A casa dispõe de três quartos (Polvo, Raia e Cavalo Marinho, um deles para os “gaiatos"), uma piscina, que já cá estava quando a família se apaixonou pela casa (não sendo propriamente “um artigo que ande alinhado com a sustentabilidade”, a família orgulha-se de esta ser uma das “piscinas mais sustentáveis do mundo") e, claro, todos os animais de estimação são bem-vindos ("patudos, ou penudos, cascudos ou escamudos").
“Acreditamos que não há escolhas erradas e que cada um de nós deverá, em plena consciência, compreender o que faz sentido na sua vida e, pouco a pouco, ir fazendo as pequenas mudanças que podem ser permanentes. Pretendemos, não só que os nossos clientes tenham uma experiência inesquecível numa das costas mais bonitas do mundo, mas que também tenham a oportunidade de compensar a pegada ecológica das suas férias, através de escolhas mais conscientes e sustentáveis, que contribuam para um mundo melhor.”
Há candeeiros de juta comprados no mercado de Santo André, na primeira quarta-feira do mês, mantas tecidas em Guimarães, candeeiros de ferro, potes e vasos comprados na loja de antiguidades da Minda, em Santiago do Cacém, mesinhas de cabeceira que já foram velhos troncos de madeira, bancas de amanhar porcos talhadas pelo senhor Júlio, de 89 anos, que agora são mesas de apoio nos quartos, e um móvel de televisão feito pela Viga Velha, de Paços de Ferreira, que já foi uma sulipa de madeira dos caminhos-de-ferro.

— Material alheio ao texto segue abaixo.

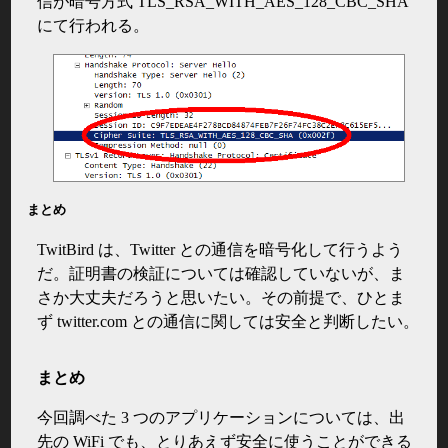
信が暗号方式 TLS_RSA_WITH_AES_128_CBC_SHA
にて行われる。
まとめ
TwitBird は、Twitter との通信を暗号化して行うよう
だ。証明書の検証については確認していないが、ま
さか大丈夫だろうと思いたい。その前提で、ひとま
ず twitter.com との通信に関しては安全と判断したい。
まとめ
今回調べた 3 つのアプリケーションについては、出
先の WiFi でも、とりあえず安全に使うことができる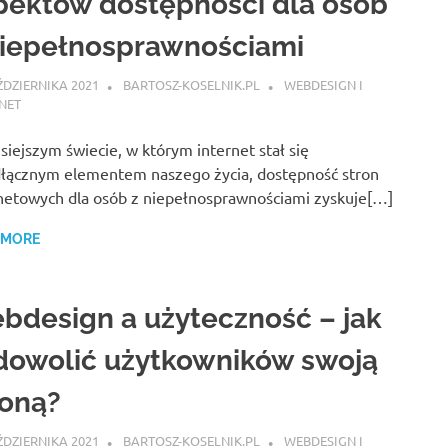
pektów dostępności dla osób
niepełnosprawnościami
ŹDZIERNIKA 2021
BARTOSZ-KOSELNIK.PL
WEBDESIGN I
NET
siejszym świecie, w którym internet stał się
łącznym elementem naszego życia, dostępność stron
netowych dla osób z niepełnosprawnościami zyskuje[…]
 MORE
bdesign a użyteczność – jak
dowolić użytkowników swoją
roną?
ŹDZIERNIKA 2021
BARTOSZ-KOSELNIK.PL
WEBDESIGN I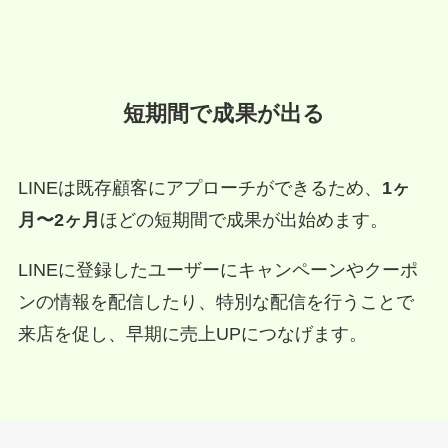
短期間で成果が出る
LINEは既存顧客にアプローチができるため、
1ヶ
月〜2ヶ月
ほどの短期間で成果が出始めます。
LINEに登録したユーザーにキャンペーンやクーポ
ンの情報を配信したり、特別な配信を行うことで
来店を促し、早期に売上UPにつなげます。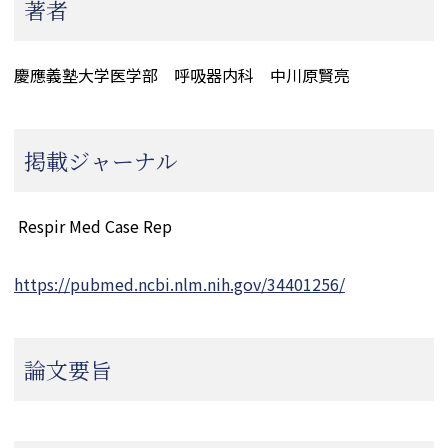
著者
慶應義塾大学医学部 呼吸器内科 中川原賢亮
掲載ジャーナル
Respir Med Case Rep
https://pubmed.ncbi.nlm.nih.gov/34401256/
論文要旨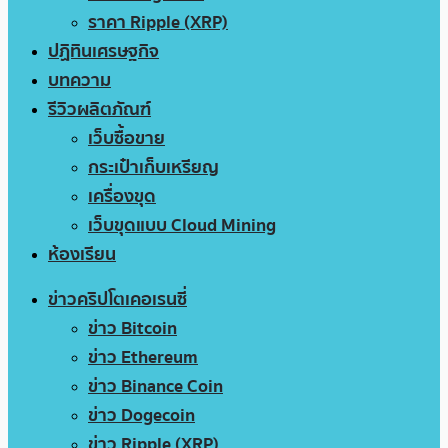
ราคา Ripple (XRP)
ปฏิทินเศรษฐกิจ
บทความ
รีวิวผลิตภัณฑ์
เว็บซื้อขาย
กระเป๋าเก็บเหรียญ
เครื่องขุด
เว็บขุดแบบ Cloud Mining
ห้องเรียน
ข่าวคริปโตเคอเรนซี่
ข่าว Bitcoin
ข่าว Ethereum
ข่าว Binance Coin
ข่าว Dogecoin
ข่าว Ripple (XRP)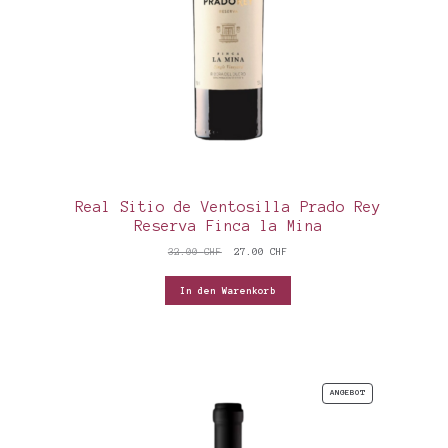
Real Sitio de Ventosilla Prado Rey
Reserva Finca la Mina
Ursprünglicher
Aktueller
32.00
CHF
27.00
CHF
Preis
Preis
war:
ist:
In den Warenkorb
32.00 CHF
27.00 CHF.
PRODUKT
ANGEBOT
IM
ANGEBOT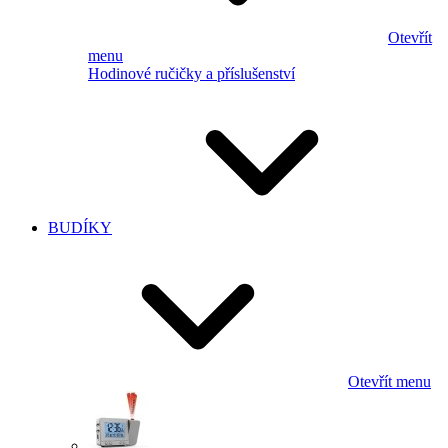
Otevřít
menu
Hodinové ručičky a příslušenství
BUDÍKY
Otevřít menu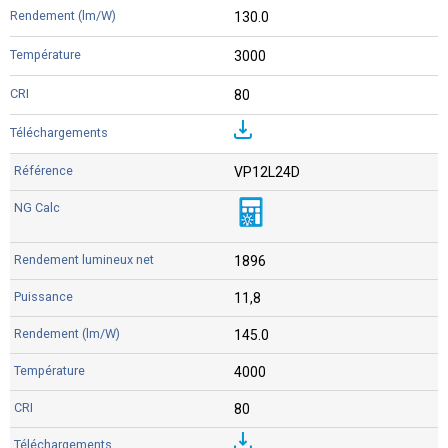
130.0
3000
80
VP12L24D
1896
11,8
145.0
4000
80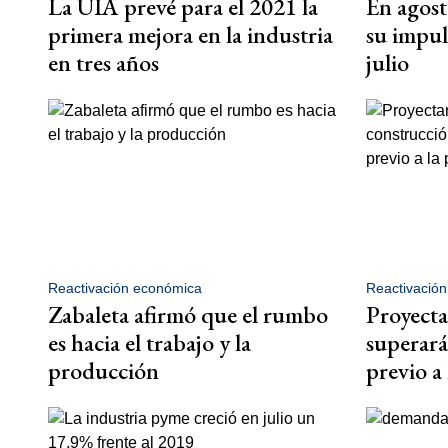
La UIA prevé para el 2021 la
En agost
primera mejora en la industria
su impul
en tres años
julio
Reactivación económica
Reactivació
Zabaleta afirmó que el rumbo
Proyecta
es hacia el trabajo y la
superará
producción
previo a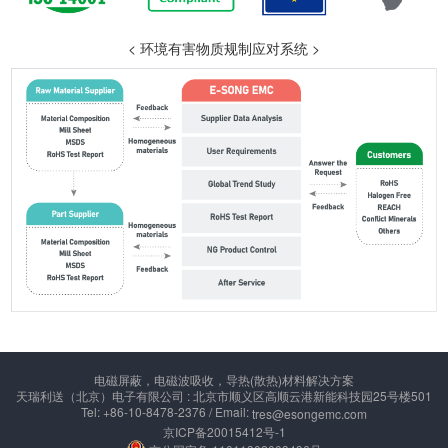
< 环境有害物质规制应对系统 >
电磁屏蔽，电磁波吸收，导热(散热)材料解决方案
天瑞利送（北京）电子有限公司 : 北京市顺义区高顺云港新能科技园25号楼501
Tel: +86-10-8478-2376 / Email:
tres@esongemc.com
京ICP备20015412号-1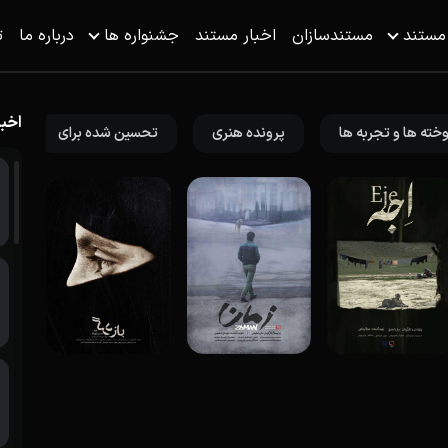
 مستند
مستندسازان
اخبار مستند
جشنواره ها
درباره ما
ت
اخبا
خته ها و تجربه ها
پرونده هنری
تحسین شده برای
گ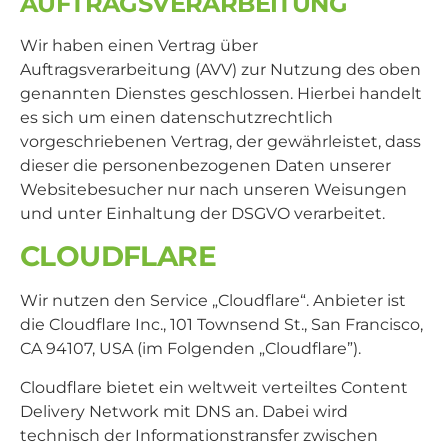
AUFTRAGSVERARBEITUNG
Wir haben einen Vertrag über
Auftragsverarbeitung (AVV) zur Nutzung des oben
genannten Dienstes geschlossen. Hierbei handelt
es sich um einen datenschutzrechtlich
vorgeschriebenen Vertrag, der gewährleistet, dass
dieser die personenbezogenen Daten unserer
Websitebesucher nur nach unseren Weisungen
und unter Einhaltung der DSGVO verarbeitet.
CLOUDFLARE
Wir nutzen den Service „Cloudflare“. Anbieter ist
die Cloudflare Inc., 101 Townsend St., San Francisco,
CA 94107, USA (im Folgenden „Cloudflare”).
Cloudflare bietet ein weltweit verteiltes Content
Delivery Network mit DNS an. Dabei wird
technisch der Informationstransfer zwischen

E na casa-de-banho, já se sabe, escovas de bambu, pasta dentífrica Couto, cotonetes reutilizáveis (já ouviram falar do The Last Swab?), discos de carvão de bambu reutilizáveis, papel higiénico da Renova e até um aparelho depilatório e de barbear em liga metálica sem descartáveis da Bambaw).
Só mais uma achega. Toda a gestão da Villa Saudade é feita também por uma empresa portuguesa, a TalkGuest.
E porque eles não são “radicais”, poderá encontrar na Villa Saudade “coisas que não vieram de produtores locais, que foram compradas em grandes superfícies e que não são nem recicladas nem sustentáveis, e que se calhar vieram embaladas em plástico”. “E está tudo bem. O importante para nós é que a Villa Saudade, tal como a nossa vida, pretende ser uma inspiração, mas também pretende ser verdadeira e realista, dando-vos a conhecer mudanças e sugestões que todos podemos fazer no nosso dia-a-dia, pouco a pouco, uma de cada vez.”